* TASK REQUIREMENTS
Copy out the text of every item below without changing a single line, and leave the pictures out of your answer.

··· SUPPLIED ENTRIES ···

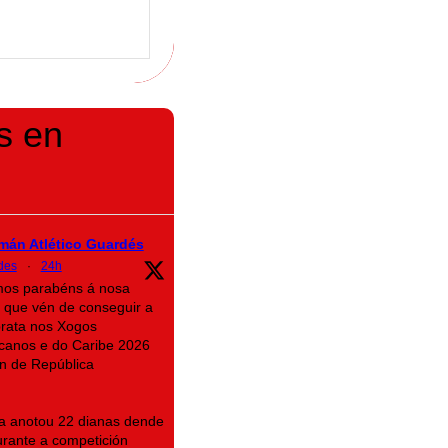
s en
mán Atlético Guardés
des
·
24h
imos parabéns á nosa
 que vén de conseguir a
prata nos Xogos
canos e do Caribe 2026
n de República
na anotou 22 dianas dende
rante a competición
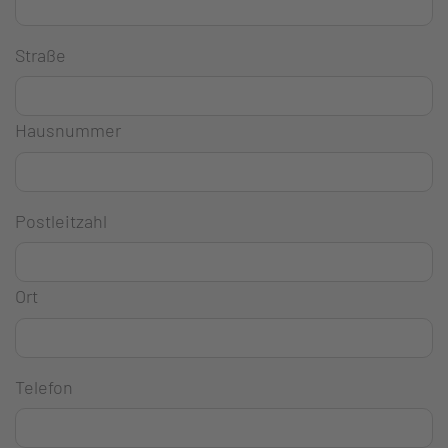
Straße
Hausnummer
Postleitzahl
Ort
Telefon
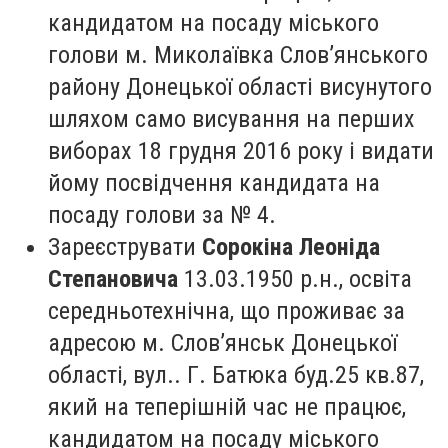
кандидатом на посаду міського
голови м. Миколаївка Слов’янського
району Донецької області висунутого
шляхом само висування на перших
виборах 18 грудня 2016 року і видати
йому посвідчення кандидата на
посаду голови за № 4.
Зареєструвати
Сорокіна Леоніда
Степановича
13.03.1950 р.н., освіта
середньотехнічна, що проживає за
адресою м. Слов’янськ Донецької
області, вул.. Г. Батюка буд.25 кв.87,
який на теперішній час не працює,
кандидатом на посаду міського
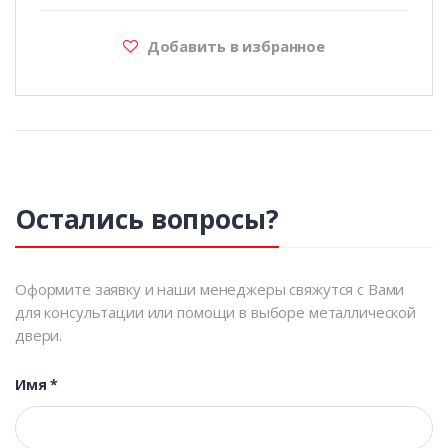
Добавить в избранное
Остались вопросы?
Оформите заявку и наши менеджеры свяжутся с Вами
для консультации или помощи в выборе металлической
двери.
Имя
*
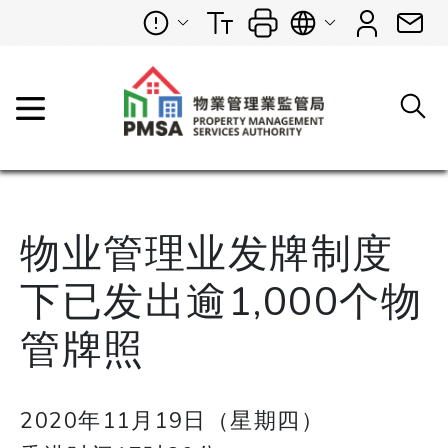
物业管理业发牌制度
下已发出逾1,000个物
管牌照
2020年11月19日（星期四）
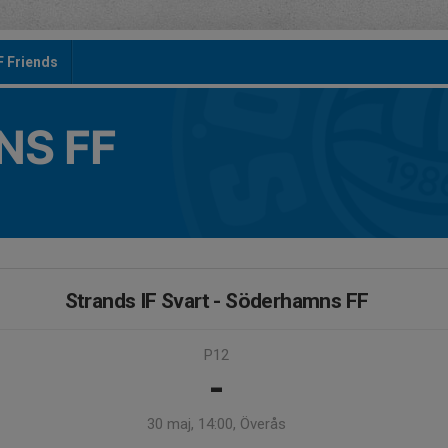
F Friends
S FF
Strands IF Svart - Söderhamns FF
P12
-
30 maj, 14:00, Överås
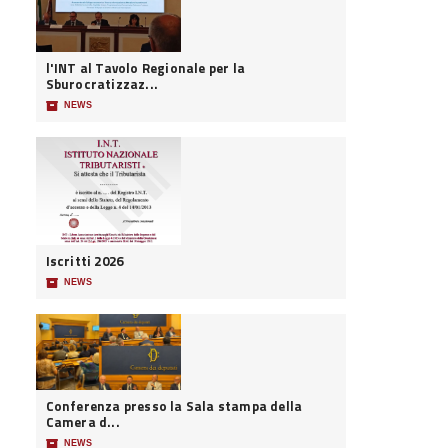
l'INT al Tavolo Regionale per la
Sburocratizzaz...
📦
NEWS
Iscritti 2026
📦
NEWS
Conferenza presso la Sala stampa della
Camera d...
📦
NEWS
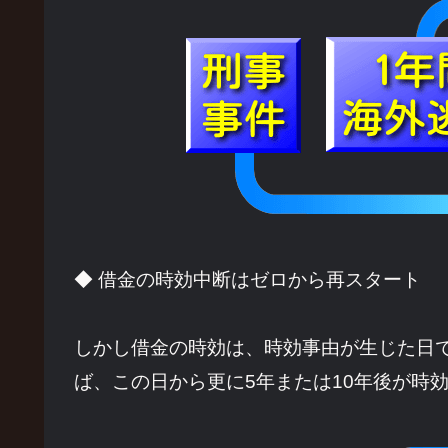
◆ 借金の時効中断はゼロから再スタート
しかし借金の時効は、時効事由が生じた日
ば、この日から更に5年または10年後が時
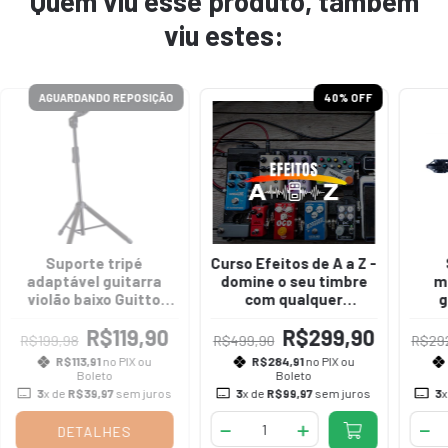
Quem viu esse produto, também
viu estes:
AGUARDANDO REPOSIÇÃO
40
% OFF
Suporte tripé
Curso Efeitos de A a Z -
adaptável guitarra
domine o seu timbre
m
violão baixo Guitto
com qualquer
g
GGS-06
equipamento!
R$119,90
R$299,90
R$199,98
R$499,90
R$29
R$113,91
no PIX ou
R$284,91
no PIX ou
Boleto
Boleto
3
x de
R$39,97
sem juros
3
x de
R$99,97
sem juros
3
x
DETALHES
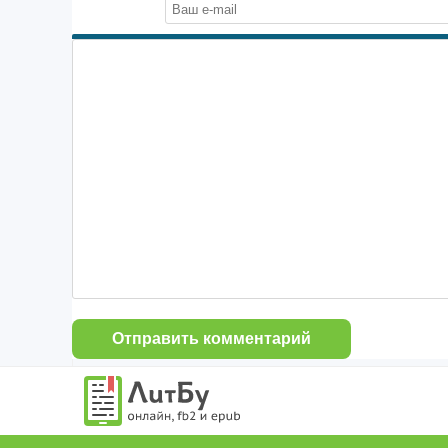
Отправить комментарий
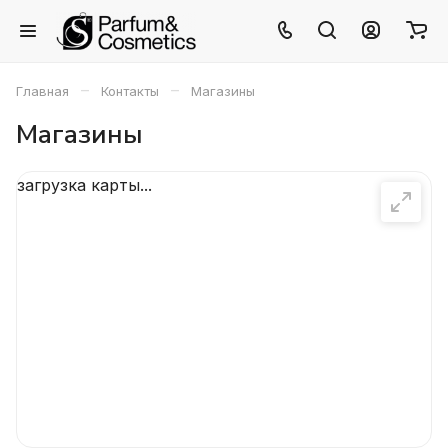
–
–
Главная
Контакты
Магазины
Магазины
загрузка карты...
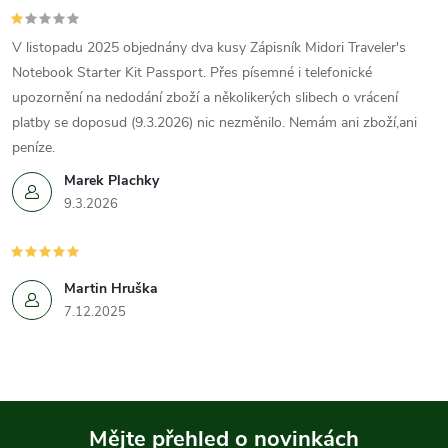
V listopadu 2025 objednány dva kusy Zápisník Midori Traveler's
Notebook Starter Kit Passport. Přes písemné i telefonické
upozornění na nedodání zboží a několikerých slibech o vrácení
platby se doposud (9.3.2026) nic nezměnilo. Nemám ani zboží,ani
peníze.
Marek Plachky
9.3.2026
Martin Hruška
7.12.2025
Mějte přehled o novinkách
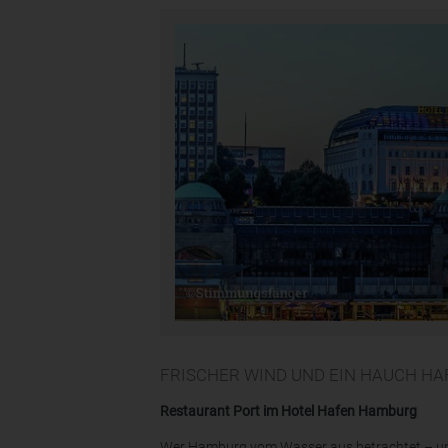
FRISCHER WIND UND EIN HAUCH H
Restaurant Port im Hotel Hafen Hamburg
Wer Hamburg vom Wasser aus betrachtet – und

···

* PROBLEM SOLUTION
s en
mán Atlético Guardés
des
·
24h
imos parabéns á nosa
 que vén de conseguir a
prata nos Xogos
canos e do Caribe 2026
n de República
na anotou 22 dianas dende
rante a competición
Straße
Hausnummer
Postleitzahl
Ort
Telefon
кандидатом на посаду міського
голови м. Миколаївка Слов’янського
району Донецької області висунутого
шляхом само висування на перших
виборах 18 грудня 2016 року і видати
йому посвідчення кандидата на
посаду голови за № 4.
Зареєструвати
Сорокіна Леоніда
Степановича
13.03.1950 р.н., освіта
середньотехнічна, що проживає за
адресою м. Слов’янськ Донецької
області, вул.. Г. Батюка буд.25 кв.87,
який на теперішній час не працює,
кандидатом на посаду міського
Добавить в избранное
Остались вопросы?
Оформите заявку и наши менеджеры свяжутся с Вами
для консультации или помощи в выборе металлической
двери.
Имя
*
物业管理业发牌制度
下已发出逾1,000个物
管牌照
2020年11月19日（星期四）
F Friends
S FF
Strands IF Svart - Söderhamns FF
P12
-
30 maj, 14:00, Överås
l'INT al Tavolo Regionale per la
Sburocratizzaz...
📦
NEWS
Iscritti 2026
📦
NEWS
Conferenza presso la Sala stampa della
Camera d...
📦
NEWS
◆ 借金の時効中断はゼロから再スタート
しかし借金の時効は、時効事由が生じた日
ば、この日から更に5年または10年後が時
Quem viu esse produto, também
viu estes:
AGUARDANDO REPOSIÇÃO
40
% OFF
Suporte tripé
Curso Efeitos de A a Z -
adaptável guitarra
domine o seu timbre
m
violão baixo Guitto
com qualquer
g
GGS-06
equipamento!
R$119,90
R$299,90
R$199,98
R$499,90
R$29
R$113,91
no PIX ou
R$284,91
no PIX ou
Boleto
Boleto
3
x de
R$39,97
sem juros
3
x de
R$99,97
sem juros
3
x
DETALHES
Отправить комментарий
–
–
Главная
Контакты
Магазины
Магазины
загрузка карты...
V listopadu 2025 objednány dva kusy Zápisník Midori Traveler's
Notebook Starter Kit Passport. Přes písemné i telefonické
upozornění na nedodání zboží a několikerých slibech o vrácení
platby se doposud (9.3.2026) nic nezměnilo. Nemám ani zboží,ani
peníze.
Marek Plachky
9.3.2026
Martin Hruška
7.12.2025
Mějte přehled o novinkách
FRISCHER WIND UND EIN HAUCH H
Restaurant Port im Hotel Hafen Hamburg
Wer Hamburg vom Wasser aus betrachtet – und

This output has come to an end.